With a custom search page or application, you can control all of these factors. You can also create a custom-developed search as a page within Workplace/XT, or as part of an external Windows, Java, or web application.

4. Custom Workflow Step Processor

If you’ve processed work on work items in your workflow inbox, you know that the functionality and feel you get with the out-of-the-box step processors is limited. There is an API available for creating custom step processors. These can be tailored to populate choice lists with values, have a styled look and feel, use different controls for entering values pertinent to the step being performed, even display an attached image file in the step processor rather than having to open it separately. Want to add documents to P8 quickly and use a workflow to add the metadata for the document using a custom indexing application? You can do it with a custom step processor.

5. eForms

If you have the good fortune to have – or be able to acquire – FileNet eForms for P8 Workplace, you have some very nice user interface options for your workflow system.
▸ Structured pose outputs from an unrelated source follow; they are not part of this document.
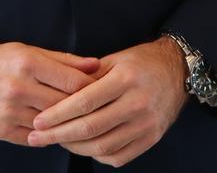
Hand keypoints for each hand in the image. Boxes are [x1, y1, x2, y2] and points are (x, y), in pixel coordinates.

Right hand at [0, 37, 100, 145]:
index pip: (72, 82)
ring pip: (50, 124)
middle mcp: (18, 88)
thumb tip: (96, 65)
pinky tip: (57, 130)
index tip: (105, 91)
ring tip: (83, 122)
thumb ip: (65, 60)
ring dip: (67, 125)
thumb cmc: (0, 60)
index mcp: (29, 64)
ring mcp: (8, 112)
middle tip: (101, 110)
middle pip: (63, 105)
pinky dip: (47, 135)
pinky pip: (33, 138)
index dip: (92, 88)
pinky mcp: (0, 131)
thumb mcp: (31, 51)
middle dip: (84, 108)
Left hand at [27, 36, 187, 165]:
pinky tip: (85, 147)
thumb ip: (88, 77)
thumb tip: (56, 95)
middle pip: (90, 127)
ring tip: (58, 141)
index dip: (58, 115)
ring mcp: (146, 123)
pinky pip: (118, 156)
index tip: (38, 121)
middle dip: (58, 135)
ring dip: (75, 147)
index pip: (84, 102)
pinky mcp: (151, 138)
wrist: (179, 71)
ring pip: (102, 146)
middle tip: (37, 137)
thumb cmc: (142, 62)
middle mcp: (138, 103)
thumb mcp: (116, 59)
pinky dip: (97, 155)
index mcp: (126, 79)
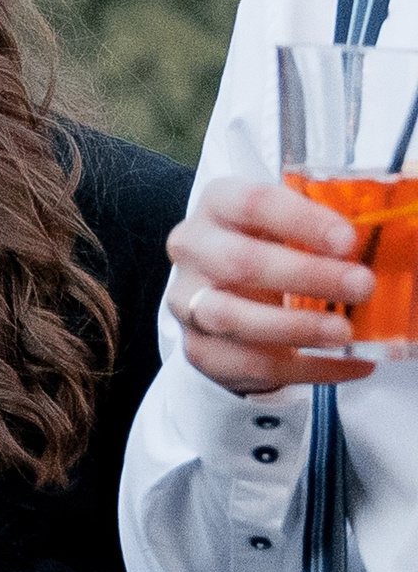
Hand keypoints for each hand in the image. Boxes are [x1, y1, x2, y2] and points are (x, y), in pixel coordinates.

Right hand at [166, 177, 376, 393]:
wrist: (221, 294)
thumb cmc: (264, 248)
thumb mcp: (285, 226)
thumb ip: (321, 228)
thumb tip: (382, 240)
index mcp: (217, 205)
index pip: (253, 203)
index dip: (302, 221)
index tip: (347, 240)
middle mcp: (193, 249)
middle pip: (240, 261)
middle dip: (306, 276)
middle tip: (361, 285)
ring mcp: (188, 302)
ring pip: (233, 317)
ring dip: (296, 326)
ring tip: (345, 332)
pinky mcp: (201, 349)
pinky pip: (252, 363)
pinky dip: (307, 368)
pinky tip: (348, 364)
Unlike the out-of-the-box Java and HTML step processors, an eForm lets you populate dropdown lists, even dynamically from a data source. You can also use electronic signatures on your eForm to keep track of who signed what sections of information. The downside is that with eForms, achieving what you want to do with just the designer interface can be difficult. The good news:  eForms comes with a powerful custom scripting language that provides access to do amazing things with eForms, including intelligent, dynamically-populated dropdown lists and grids. Data entered on an eForm can be used for routing future steps of the work item. Also, once an eForm has been filled out, it can be saved in the P8 system as a document with its own content and metadata.

Summary

There are many ways to accomplish tasks with IBM FileNet’s powerful P8 system. Sometimes to get the most out of a P8 system, you need to streamline tasks or processes with a little custom application development. Whether you need to more efficiently add, search for, display, export, send, or add metadata for documents, the flexible and capable FileNet APIs in the hands of a skilled developer can get you where you want to be, and save your organization time and money. If you’re having difficulty configuring your P8 system to work the way you want, consider a custom-developed FileNet P8 API-based solution.